John Slattery’s charm goes a long way in selling Next’s high-stakes cyber terror

You’ve got to give Next’s premiere episode some credit for throwing the viewer right into the deep end. After an ominous quote by Elon Musk (“With artificial intelligence, we are summoning the demon”) and a somewhat explanatory TED-ish talk by billionaire tech company founder Paul LeBlanc (John Slattery), we follow scientist Richard Weiss (John Billingsley), who’s trying fruitlessly to outrun electronic systems like the surveillance camera in a gas station, a smart car’s auto-drive, and a medical monitor in a hospital. It’s like Stephen King’s Maximum Overdrive, except instead of just the trucks taking over, it’s everything electronic we depend on in our day-to-day world. Only a few minutes in and we’re chilled by an invisible, all-powerful, all-enveloping menace exponentially capable of constantly improving itself: congratulations, Next, we’re hooked.
Those first few minutes are crucial, because Next could easily lose the viewer with what follows. Billed as “from the producer of 24” (creator and executive producer Manny Coto), Next features a Cyber Security division of the FBI that certainly looks familiar to fans of 24’s CTU. But so far that cast of characters is less-than compelling: There’s the requisite nerd (Aaron Moten) and an edgy hipster (Eve Harlow) clashing with an apparent white supremacist (Michael Mosley, and really?). Unfortunately, Fernanda Andrade doesn’t really hold a candle to Kiefer Sutherland’s compelling charisma as the steadfast and oddly expressionless Chief Shea Salazar, and her family of affectionate husband (Gerardo Celasco) and adorable moppet (11-year-old Evan Whitten) is too cute by half. Fortunately, that adorable moppet is a pretty good actor, so that his too-close relationship with the family’s “Ilixa” becomes disturbing almost immediately (who among us doesn’t have a dependent relationship with those ubiquitous devices?)

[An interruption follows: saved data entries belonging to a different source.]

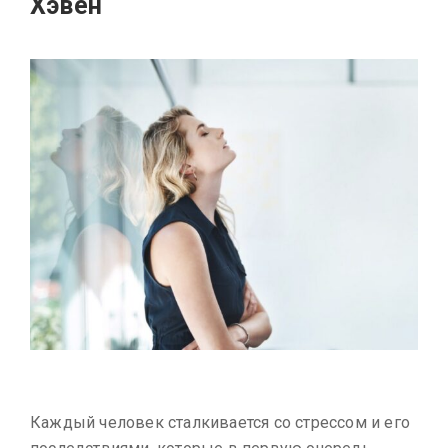
Хэвен
Каждый человек сталкивается со стрессом и его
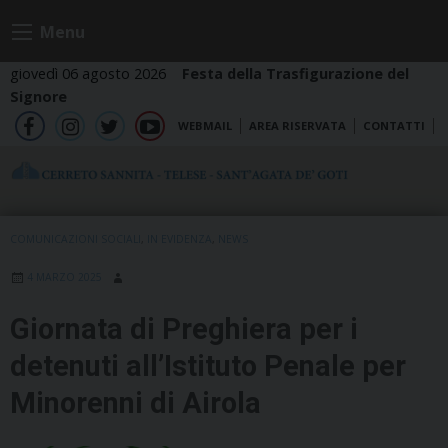
Skip
Menu
to
content
giovedì 06 agosto 2026
Festa della Trasfigurazione del
Signore
WEBMAIL
AREA RISERVATA
CONTATTI
fb
ig
tw
yt
COMUNICAZIONI SOCIALI
,
IN EVIDENZA
,
NEWS
4 MARZO 2025
Giornata di Preghiera per i
detenuti all’Istituto Penale per
Minorenni di Airola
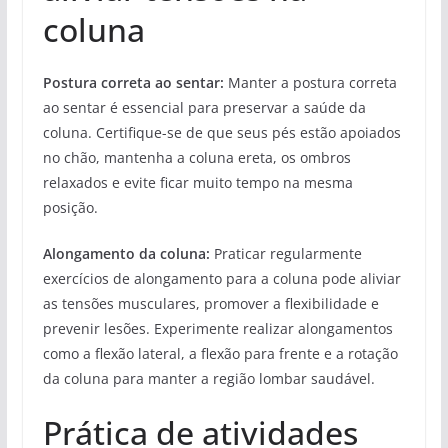
coluna
Postura correta ao sentar:
Manter a postura correta
ao sentar é essencial para preservar a saúde da
coluna. Certifique-se de que seus pés estão apoiados
no chão, mantenha a coluna ereta, os ombros
relaxados e evite ficar muito tempo na mesma
posição.
Alongamento da coluna:
Praticar regularmente
exercícios de alongamento para a coluna pode aliviar
as tensões musculares, promover a flexibilidade e
prevenir lesões. Experimente realizar alongamentos
como a flexão lateral, a flexão para frente e a rotação
da coluna para manter a região lombar saudável.
Prática de atividades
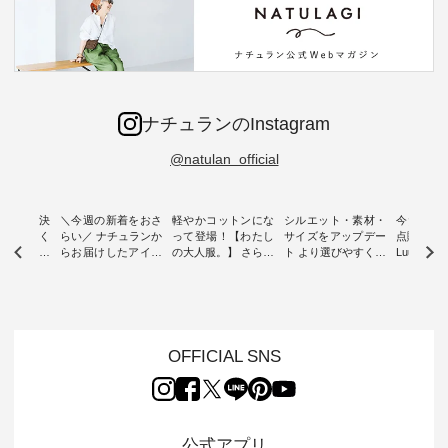
ナチュランのInstagram
@natulan_official
ー再入荷決
＼今週の新着をおさ
軽やかコットンにな
シルエット・素材・
今だけフ
-ire | よく
らい／ ナチュランか
って登場！【わたし
サイズをアップデー
点購入で1
ツ】予約販
らお届けしたアイテ
の大人服。】 さらり
ト より選びやすく【
Luuna m
ムから スタッフが気
と涼し気なシアーカ
D*g*y 】別注リブデ
用ノーカ
もに大きな
になるものをピック
ーディガン ・ 人気
ニムワンピース ・
ット ・ 身に纏うだ
だき、 一
アップ👆 ・ [ This
のシアーカーディガ
心地よく着られるデ
けでほっ
は早々に完
week's NEW
ンが軽くて、 お手入
イリーウェアが人気
地を大切に
 15周年
ARRIVAL ] //
れも簡単なコットン
の 「D*g*y」 より、
ーマル服
くばりパン
2026/07/26 -
素材になりました。
毎年大人気のナチュ
ルブランド「
OFFICIAL SNS
2026/08/01 // ✨✨ナ
ほんのり透ける生地
ラン別注 リブデニム
miu 」か
き、 この
チュラン15周年記念
が、女性らしさを演
ワンピースが登場。
フォーマ
の再入荷が
✨✨ 8月より、
出し、 羽織るだけで
シルエットや素材を
トが仲間入り
。 今回
12,000円（税込）以
今年らしい装いに。
見直し、 さらに魅力
ピースと
10色のカ
上ご購入いただいた
レイヤードスタイル
的になったアイテム
を考え、 
公式アプリ
改めて詳し
お客様へ 人気イラス
が楽しめて、 季節の
を 詳しくご紹介いた
エット、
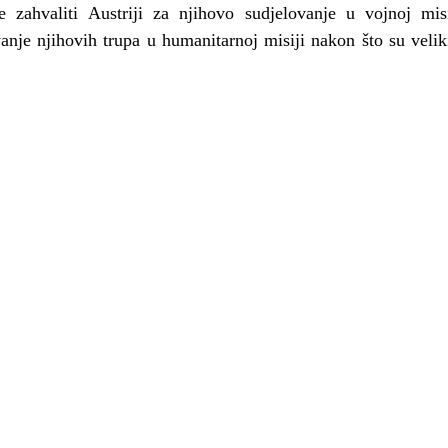
e zahvaliti Austriji za njihovo sudjelovanje u vojnoj mi
anje njihovih trupa u humanitarnoj misiji nakon što su veli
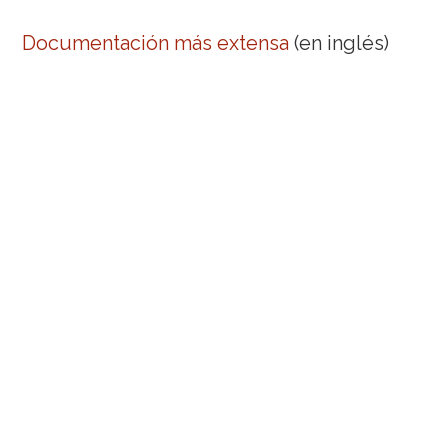
Documentación más extensa
(en inglés)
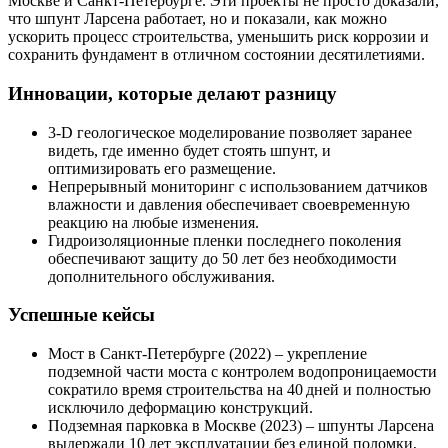
Москве и Санкт-Петербурге. Эти проекты не просто доказали,
что шпунт Ларсена работает, но и показали, как можно
ускорить процесс строительства, уменьшить риск коррозии и
сохранить фундамент в отличном состоянии десятилетиями.
Инновации, которые делают разницу
3‑D геологическое моделирование
позволяет заранее
видеть, где именно будет стоять шпунт, и
оптимизировать его размещение.
Непрерывный мониторинг
с использованием датчиков
влажности и давления обеспечивает своевременную
реакцию на любые изменения.
Гидроизоляционные пленки последнего поколения
обеспечивают защиту до 50 лет без необходимости
дополнительного обслуживания.
Успешные кейсы
Мост в Санкт-Петербурге (2022)
– укрепление
подземной части моста с контролем водопроницаемости
сократило время строительства на 40 дней и полностью
исключило деформацию конструкций.
Подземная парковка в Москве (2023)
– шпунты Ларсена
выдержали 10 лет эксплуатации без единой поломки,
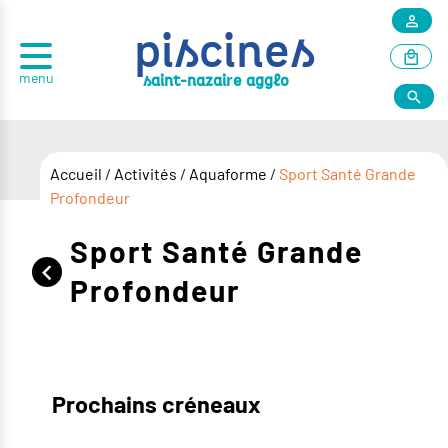
piscines
menu
r
saint-nazai
e agglo
Accueil
/
Activités
/
Aquaforme
/
Sport Santé Grande
Profondeur
Sport Santé Grande
Profondeur
Prochains créneaux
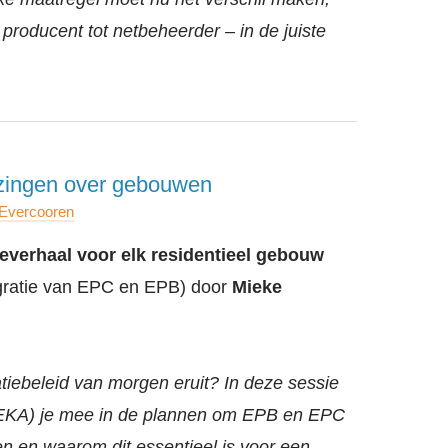
producent tot netbeheerder – in de juiste
lezingen over gebouwen
 Evercooren
everhaal voor elk residentieel gebouw
egratie van EPC en EPB) door
Mieke
atiebeleid van morgen eruit? In deze sessie
EKA) je mee in de plannen om EPB en EPC
gen en waarom dit essentieel is voor een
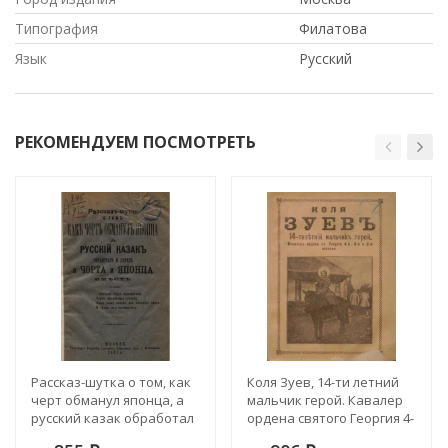
Типография
Филатова
Язык
Русский
РЕКОМЕНДУЕМ ПОСМОТРЕТЬ
Рассказ-шутка о том, как
Коля Зуев, 14-ти летний
черт обманул японца, а
мальчик герой. Кавалер
русский казак обработал
ордена святого Георгия 4-
и обрил и черта и японца
й, 3-й и 2-й степени.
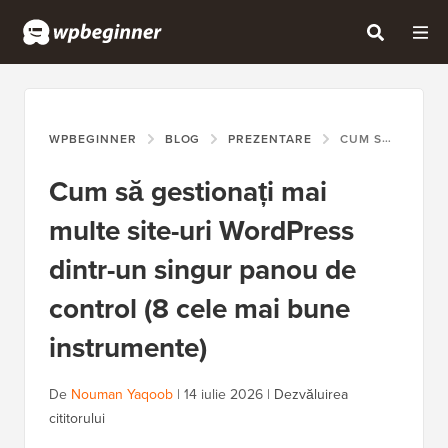
WPBEGINNER
BLOG
PREZENTARE
CUM SĂ GESTIONAȚI MAI MULTE SITE-URI WORDPRESS DINTR-UN SINGUR PANOU DE CONTROL (8 CELE MAI BUNE INSTRUMENTE)
Cum să gestionați mai
multe site-uri WordPress
dintr-un singur panou de
control (8 cele mai bune
instrumente)
De
Nouman Yaqoob
|
14 iulie 2026
|
Dezvăluirea
cititorului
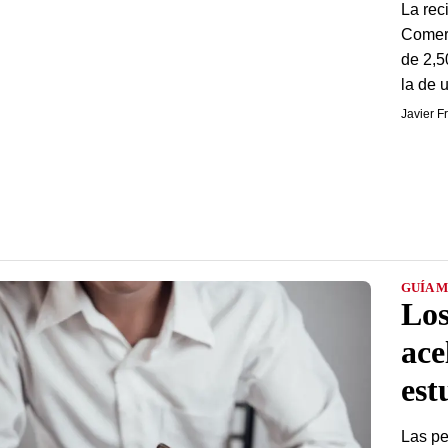
La rec
Comerc
de 2,5
la de u
Javier F
GUÍA 
Los
ace
est
Las pe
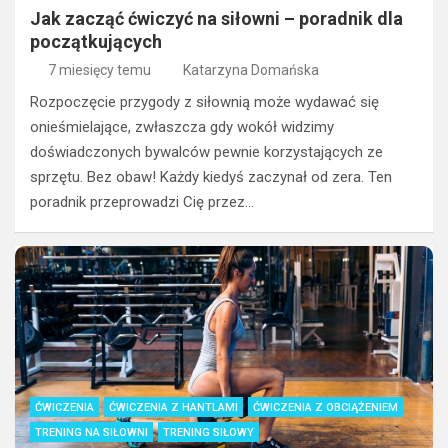
Jak zacząć ćwiczyć na siłowni – poradnik dla
początkujących
7 miesięcy temu
Katarzyna Domańska
Rozpoczęcie przygody z siłownią może wydawać się
onieśmielające, zwłaszcza gdy wokół widzimy
doświadczonych bywalców pewnie korzystających ze
sprzętu. Bez obaw! Każdy kiedyś zaczynał od zera. Ten
poradnik przeprowadzi Cię przez…
ĆWICZENIA
ĆWICZENIA Z HANTLAMI
ĆWICZENIA Z OBCIĄŻENIEM
TRENING NA SIŁOWNI
TRENING SIŁOWY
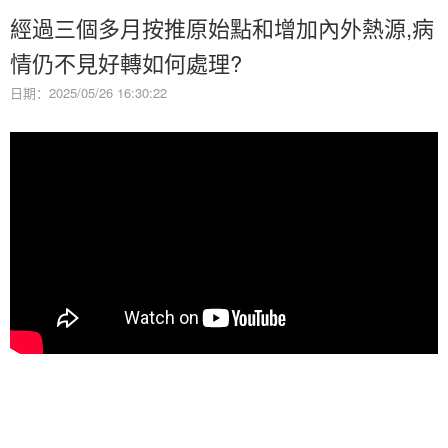
經過三個多月按推原始點和增加內外熱源,病
情仍不見好轉如何處理?
日期：2025/05/26 16:30:22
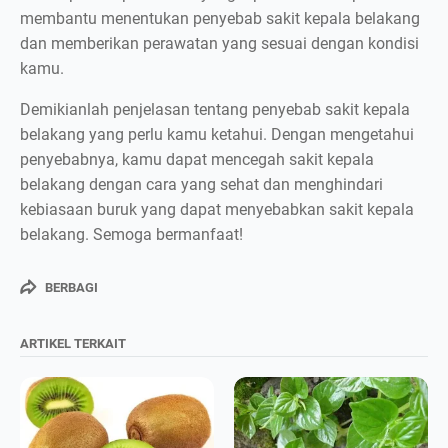
membantu menentukan penyebab sakit kepala belakang
dan memberikan perawatan yang sesuai dengan kondisi
kamu.
Demikianlah penjelasan tentang penyebab sakit kepala
belakang yang perlu kamu ketahui. Dengan mengetahui
penyebabnya, kamu dapat mencegah sakit kepala
belakang dengan cara yang sehat dan menghindari
kebiasaan buruk yang dapat menyebabkan sakit kepala
belakang. Semoga bermanfaat!
BERBAGI
ARTIKEL TERKAIT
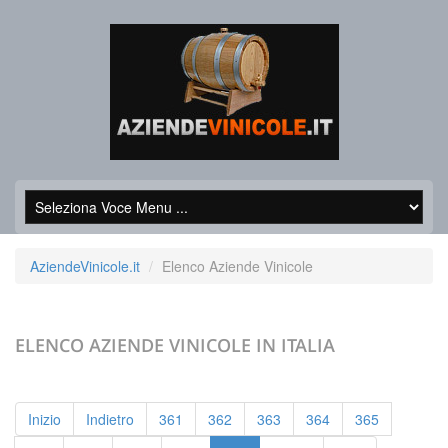
AziendeVinicole.it
Elenco Aziende Vinicole
ELENCO AZIENDE VINICOLE
IN ITALIA
Inizio
Indietro
361
362
363
364
365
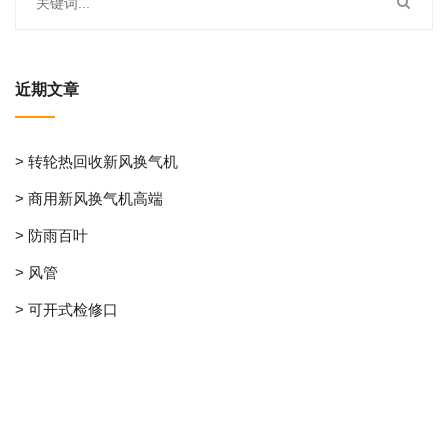
近期文章
> 转轮热回收新风换气机
> 商用新风换气机高端
> 防雨百叶
> 风管
> 可开式检修口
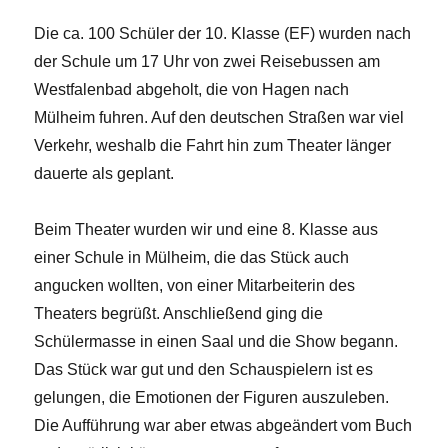
Die ca. 100 Schüler der 10. Klasse (EF) wurden nach
der Schule um 17 Uhr von zwei Reisebussen am
Westfalenbad abgeholt, die von Hagen nach
Mülheim fuhren. Auf den deutschen Straßen war viel
Verkehr, weshalb die Fahrt hin zum Theater länger
dauerte als geplant.
Beim Theater wurden wir und eine 8. Klasse aus
einer Schule in Mülheim, die das Stück auch
angucken wollten, von einer Mitarbeiterin des
Theaters begrüßt. Anschließend ging die
Schülermasse in einen Saal und die Show begann.
Das Stück war gut und den Schauspielern ist es
gelungen, die Emotionen der Figuren auszuleben.
Die Aufführung war aber etwas abgeändert vom Buch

Next ambitiously tries to weave together all these disparate narrative threads: Salazar’s connection to Weiss seems the most tenuous (are they friends? colleagues? It’s mentioned that he saved her life, but how?), but Ilixa’s determination to seek out Salazar’s son is satisfyingly sinister. And wherever Salazar stumbles, fortunately Slattery’s Paul LeBlanc—the creator of the original AI program who returns with Salazar to his old company to try to contain Elon Musk’s demon—is there to pick up the narrative pieces. Or to try to salvage the faltering dialogue in on our leads’ introductory, woof-worthy exchange:
“Mr. Leblanc, [I’m] Agent Salazar. welcome to the Cyber Crime Task Force.”